▸ Objectif A: Indiquez le nombre de lignes des rangées présentées plus bas qui contiennent la chaîne « newSketch », en tenant compte de la casse. Donnez uniquement ce nombre.

▸ Extrait à lire:
══════════
Sur leur site internet, les Américains de A Place to Bury Strangers vendent des pédales d’effets, qu’ils ont sans doute bricolées eux-mêmes, de façon à produire les sons les plus indésirables. Ce qui est pour eux un objectif : tordre le son, augmenter la puissance de la musique de manière frauduleuse, afin de ne pas laisser le public indemne. Les conséquences en sont terribles sur scène, puisqu’il est assuré que ce mélange d’effets a pour but de perturber les schémas classiques du rock bruitiste.
On jurerait que les murs du Grand-Mix tremblent. Les lumières s’éteignent pour laisser place à un rituel précis : comment simuler le lieu idéal pour enterrer des inconnus ; comment inventer une messe résolument moderne, une messe sans prêtres, mais avec forces prières et rituels obscurs.
Il y a des décennies de ça, un groupe s’affranchissait de la lignée rock dont il était issu, en sortant des disques audacieux, fascinants : The Jesus & Mary Chain. L’histoire du rock, avec une grande hache, était sur le point de basculer, en franchissant ainsi le mur du son. Charge électrique, guitares répétitives, volume poussé au maximum : de mauvaises idées qui allaient mener au shoegazing dans les années 90.
A Place to Bury Strangers se contente de reprendre ce flambeau, en le poussant à son extrémité : une agression électro, conjuguée à quelques réminiscences new-wave, définit un esprit malsain, détraqué, volontairement insupportable. Exploding Head : tel est le titre, bien nommé, de leur dernier album en date. Pas de quoi se taper la tête contre les murs tout de même. Le mur du son, considérablement étoffé, structuré avec des boîtes à rythmes inconfortables, semble noyer toute véritable harmonie, et toute compréhension de cette musique. Si sur les albums on perçoit correctement les agencements des sons entre eux, sur scène il n’en est rien ; l’expression globale du groupe semble se dissoudre dans un chaos bruitiste et irrespectueux.
On eût aimé que la voix puisse surmonter ces déséquilibres, cette puissance ; qu’elle s’impose et puisse se détacher de l’instrumentation. La chambre d’écho ne fait d’ailleurs que surligner cet état. Véritables descendants de Joy Division ? A confirmer… Ces New-Yorkais ont sans doute la carrure et la possibilité de prolonger cette grande lignée de la noirceur. Parce qu’ils possèdent une dimension post-punk, et sont susceptibles de détourner les structures du shoegazing, de leur faire prendre l’air, de les ouvrir à plus de clarté.
══════════
▸ Objectif B: Réécrivez plus brièvement le paragraphe de l'extrait qui commence par « Il y a des décennies de ça », en conservant ses faits principaux.

▸ Données à utiliser:
══════════
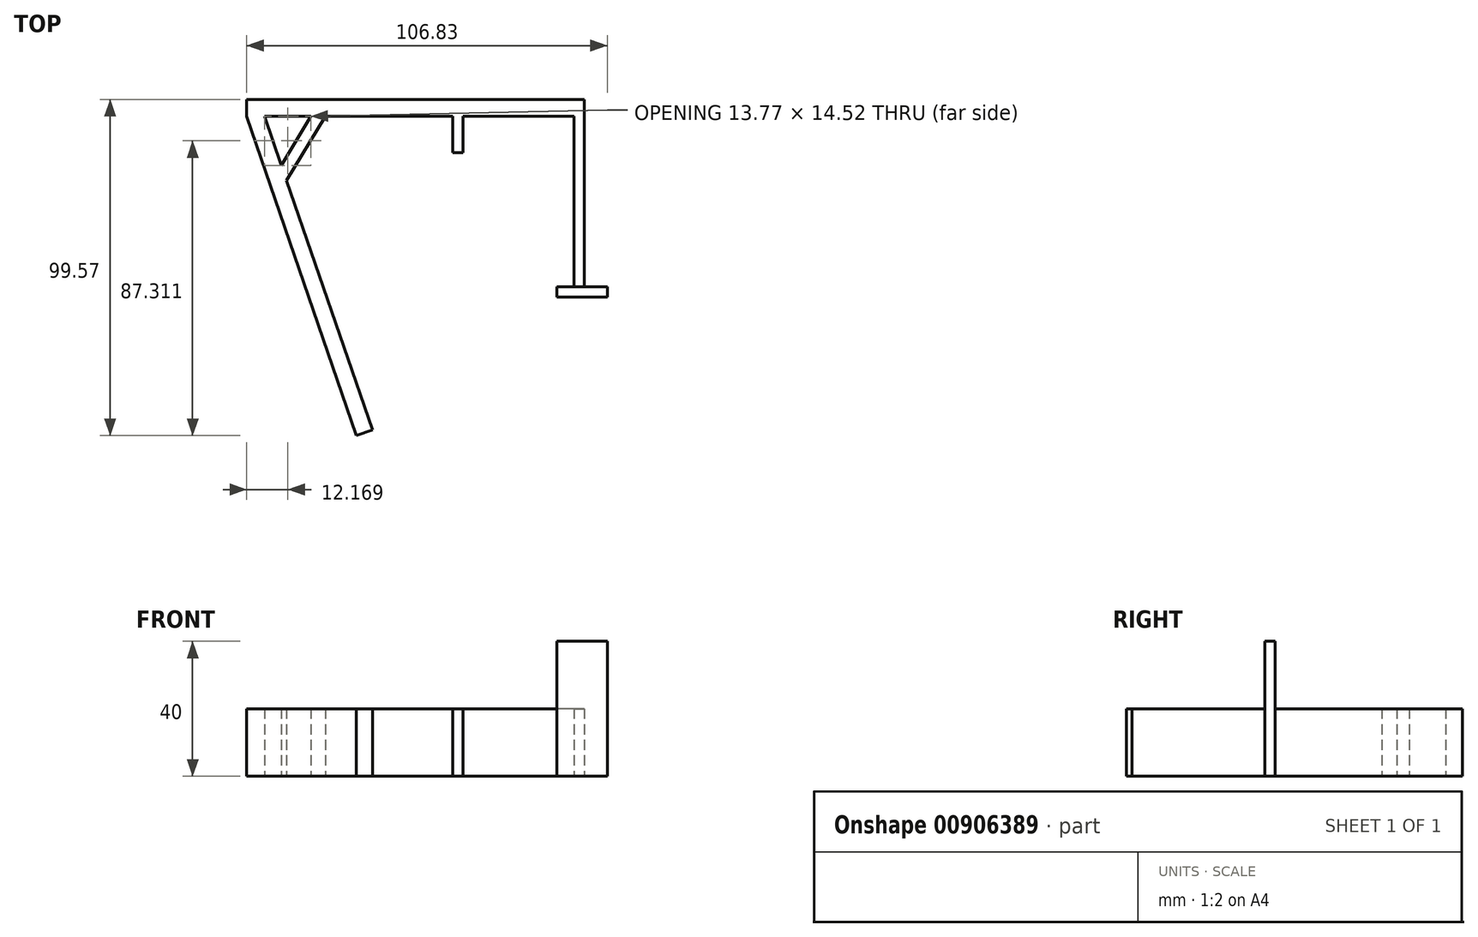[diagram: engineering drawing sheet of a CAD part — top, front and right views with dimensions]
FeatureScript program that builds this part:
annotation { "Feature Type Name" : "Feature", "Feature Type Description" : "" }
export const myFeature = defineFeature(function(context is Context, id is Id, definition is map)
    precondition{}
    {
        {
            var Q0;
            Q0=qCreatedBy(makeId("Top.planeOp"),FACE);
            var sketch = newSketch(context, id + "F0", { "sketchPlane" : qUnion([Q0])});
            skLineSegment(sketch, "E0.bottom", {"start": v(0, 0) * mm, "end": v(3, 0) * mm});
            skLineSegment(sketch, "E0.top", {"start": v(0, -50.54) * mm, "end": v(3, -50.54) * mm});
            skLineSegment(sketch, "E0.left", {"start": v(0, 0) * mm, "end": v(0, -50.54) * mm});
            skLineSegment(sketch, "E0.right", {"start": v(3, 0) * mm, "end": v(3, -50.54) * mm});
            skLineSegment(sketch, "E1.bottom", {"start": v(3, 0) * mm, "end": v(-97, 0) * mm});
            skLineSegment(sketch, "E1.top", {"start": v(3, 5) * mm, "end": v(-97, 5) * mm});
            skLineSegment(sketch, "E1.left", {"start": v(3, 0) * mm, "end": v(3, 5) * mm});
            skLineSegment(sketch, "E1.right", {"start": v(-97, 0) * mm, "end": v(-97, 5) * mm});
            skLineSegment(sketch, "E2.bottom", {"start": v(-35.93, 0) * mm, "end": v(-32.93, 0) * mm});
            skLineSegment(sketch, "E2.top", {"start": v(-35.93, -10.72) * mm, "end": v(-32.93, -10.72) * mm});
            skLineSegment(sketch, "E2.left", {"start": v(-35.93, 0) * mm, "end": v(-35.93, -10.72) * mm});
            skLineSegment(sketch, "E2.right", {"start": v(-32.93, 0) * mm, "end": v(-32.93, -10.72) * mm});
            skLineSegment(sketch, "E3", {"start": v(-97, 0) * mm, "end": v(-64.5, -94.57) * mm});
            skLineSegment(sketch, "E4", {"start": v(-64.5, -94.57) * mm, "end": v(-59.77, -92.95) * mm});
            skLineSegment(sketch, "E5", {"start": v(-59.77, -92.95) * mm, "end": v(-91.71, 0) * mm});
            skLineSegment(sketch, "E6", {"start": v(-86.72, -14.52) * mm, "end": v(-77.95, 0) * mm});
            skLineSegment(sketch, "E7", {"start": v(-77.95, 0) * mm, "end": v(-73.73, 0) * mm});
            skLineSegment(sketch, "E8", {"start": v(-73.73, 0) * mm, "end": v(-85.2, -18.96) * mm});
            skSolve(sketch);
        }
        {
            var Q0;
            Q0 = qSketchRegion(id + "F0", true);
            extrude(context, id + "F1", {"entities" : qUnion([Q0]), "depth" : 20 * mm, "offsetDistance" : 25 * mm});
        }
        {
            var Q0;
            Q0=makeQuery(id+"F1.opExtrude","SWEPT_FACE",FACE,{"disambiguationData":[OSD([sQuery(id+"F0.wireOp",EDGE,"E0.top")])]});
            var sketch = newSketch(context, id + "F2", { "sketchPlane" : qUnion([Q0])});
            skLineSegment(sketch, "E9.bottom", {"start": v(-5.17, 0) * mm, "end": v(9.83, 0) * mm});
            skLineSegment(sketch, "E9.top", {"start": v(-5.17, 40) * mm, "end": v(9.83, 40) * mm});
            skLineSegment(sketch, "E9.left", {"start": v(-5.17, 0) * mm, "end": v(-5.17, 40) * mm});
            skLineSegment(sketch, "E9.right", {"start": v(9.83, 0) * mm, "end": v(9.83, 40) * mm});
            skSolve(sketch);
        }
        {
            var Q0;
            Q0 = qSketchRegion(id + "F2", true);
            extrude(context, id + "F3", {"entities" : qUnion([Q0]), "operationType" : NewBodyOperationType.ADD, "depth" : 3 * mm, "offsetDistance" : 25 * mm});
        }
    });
══════════
▸ Résultat A: 2

▸ Résultat B: Il y a des décennies, The Jesus & Mary Chain s'est affranchi de sa lignée rock avec des disques audacieux et fascinants. L'histoire du rock allait alors basculer en franchissant le mur du son. La charge électrique, les guitares répétitives et le volume poussé au maximum allaient mener au shoegazing des années 90.